Barre Lyndon wrote the screenplay based on his novel, which had been successfully serialized in The Saturday Evening Post early in 1941. Although the setting was to be in Kenya and the eastern deserts of Africa, location shooting took place in "Hollywood's oft-used Bronson Caverns" in Hollywood Hills, California's Mojave Desert, and, at Hathaway's suggestion, the high desert plains in the Shiprock area of New Mexico, site of ancient Pueblo settlements.

==Reception==
Film historian Leslie Halliwell described Sundown in Leslie Halliwell's Film Guide (1989) as "artificial looking romantic actioneer with (a) good cast".

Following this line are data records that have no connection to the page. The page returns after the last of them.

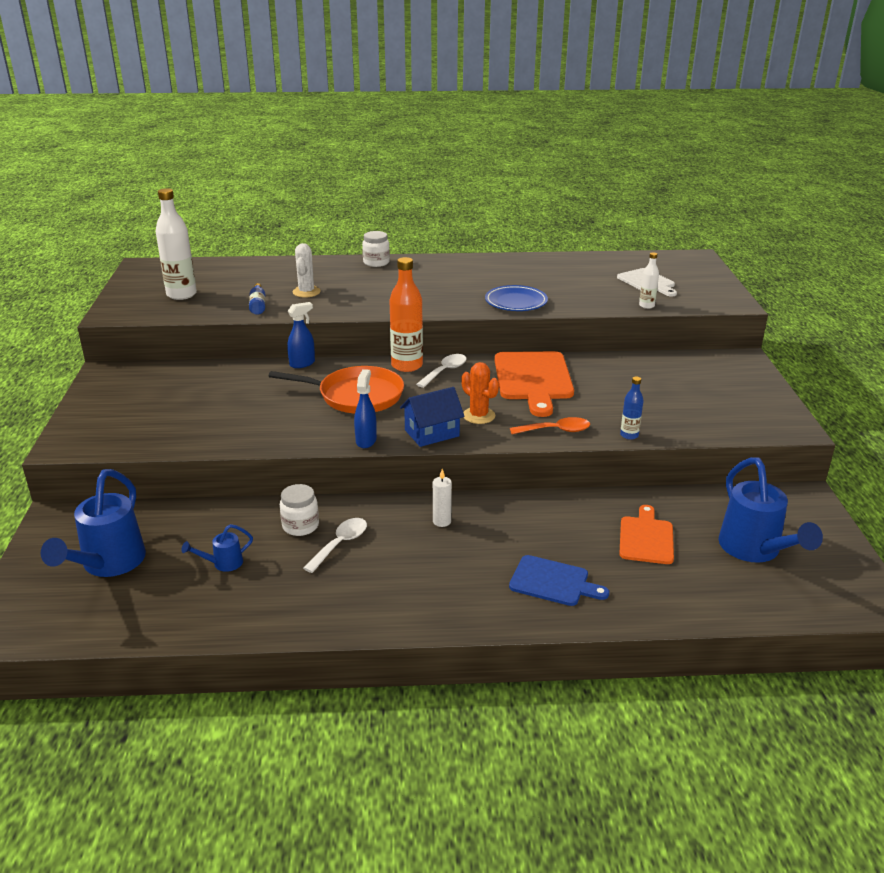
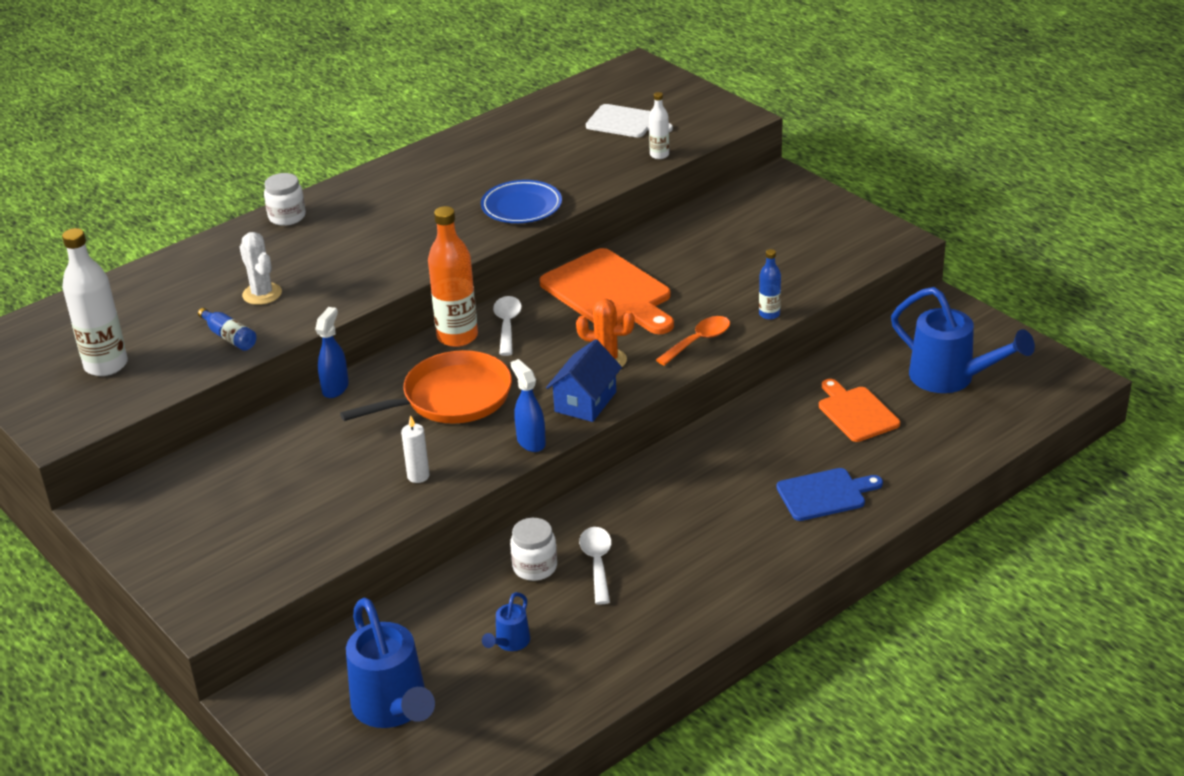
camera: 35 degrees left, 5 degrees up
white candle [433,469,452,527] -> white candle moved to [401,415,430,483]

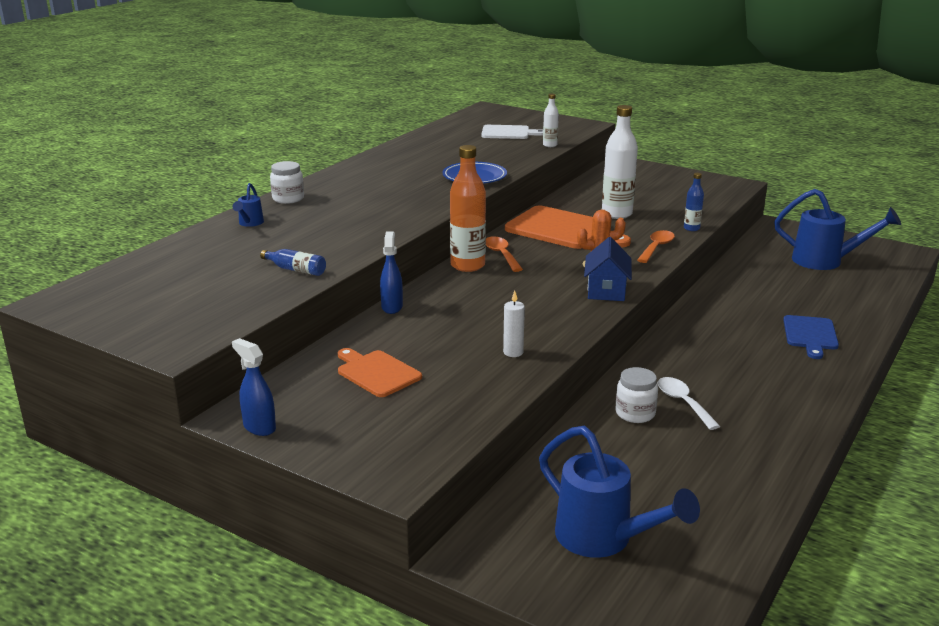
camera: 20 degrees left, 10 degrees down
white bottle [62,228,128,376] -> white bottle moved to [602,105,638,219]
white cactus [240,232,282,305] -> none
orange pan [340,350,512,424] -> none
blue watering can [482,592,530,651] -> blue watering can moved to [232,183,264,227]
white spoon [493,296,522,356] -> orange spoon [486,236,523,272]
blue spray bottle [511,359,546,452] -> blue spray bottle moved to [232,338,276,436]
blue cutting board [776,468,883,521] -> blue cutting board turned 135 degrees clockwise [783,315,839,359]
orange cutting board [819,379,900,442] -> orange cutting board moved to [338,348,422,397]

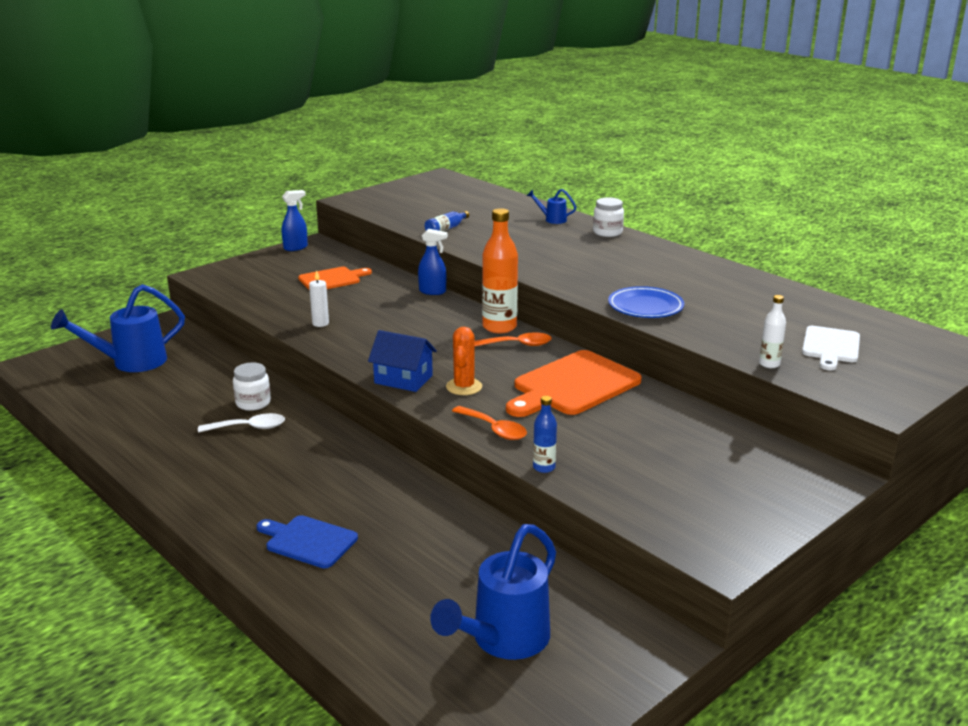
camera: 105 degrees right, 0 degrees up
white bottle [602,105,638,219] -> none

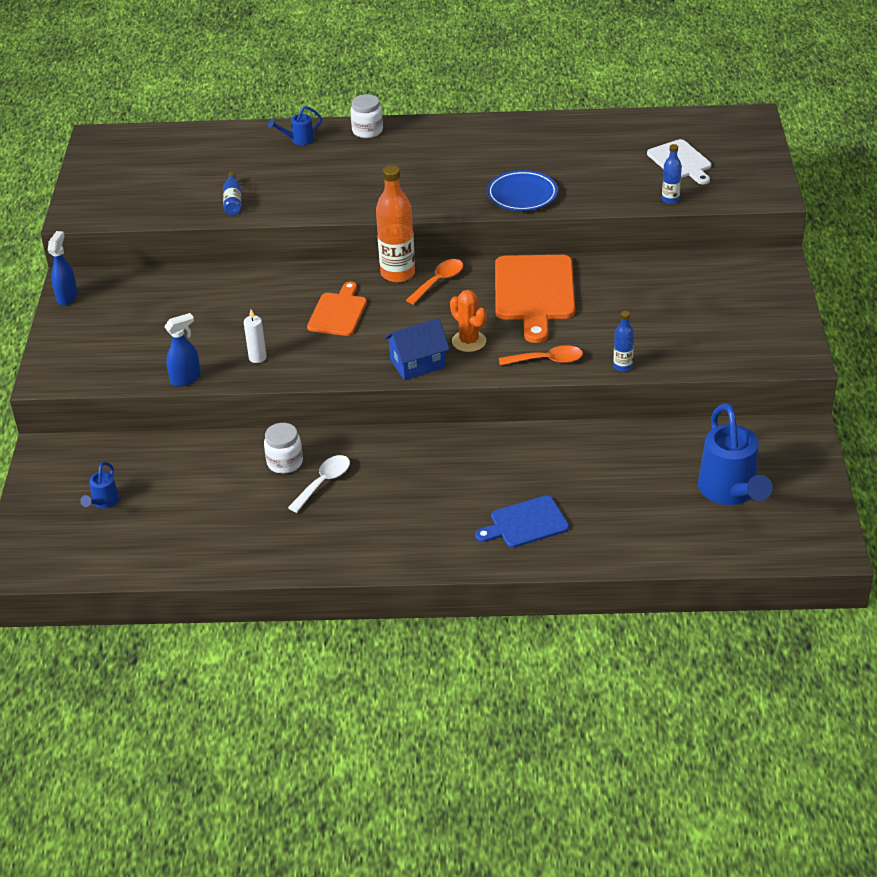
camera: 45 degrees left, 15 degrees up
blue watering can [51,284,185,372] -> blue watering can [80,462,120,509], size x0.47
orange cutting board [298,267,372,289] -> orange cutting board moved to [307,282,367,336]
blue spray bottle [418,229,448,295] -> blue spray bottle moved to [164,313,201,386]
white bottle [759,295,786,368] -> blue bottle [662,144,682,204]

Film reviewer Hal Erickson, wrote in AllMovie.com that Sundown was "... impressively photographed (by Charles Lang) and directed (by Henry Hathaway), 'Sundown' just misses being as profound as it obviously wants to be".

According to Variety, Sundown earned theatrical receipts in the US of $1,050,000. The film was a financial failure, losing $658,824.

===Award nominations===
The following were nominated for Academy Awards:
- Charles Lang for Best Cinematography
- Miklós Rózsa for Original Score
- Alexander Golitzen and Richard Irvine for Best Art Direction

==Release==
The film premiered in Los Angeles, California, on October 16, 1941. It went into wide theatrical release on October 31 of that year. It was re-released theatrically by Masterpiece Productions in 1948.

===Television===
The film had its television premiere on a television station in Chicago, Illinois, on April 24, 1950, syndicated by Masterpiece Productions. Eventually, Time-Life Films acquired Trans-Beacon Corporation, who owned the rights to this and several other Masterpiece Productions titles, such as Stagecoach, Slightly Honorable, Foreign Correspondent, and Trade Winds, and placed those films into the Time-Life Television syndication package.

===Home media===
As Vestron Video never had the complete rights to this film, alongside Slightly Honorable and The Woman of the Town, other companies, including United American Video Corporation (UAV Corp.), Alpha Video, Madacy Entertainment Group, Inc. and VCI Entertainment, have been able to release home video versions of Sundown for the past decades, with the quality of the prints used varying by distributor. Its first video release occurred in 1980, when Time-Life Video issued it on the VHS and Betamax videocassette formats, and on August 24, 2010, Turner Classic Movies released a restored version of the film on the DVD-R format.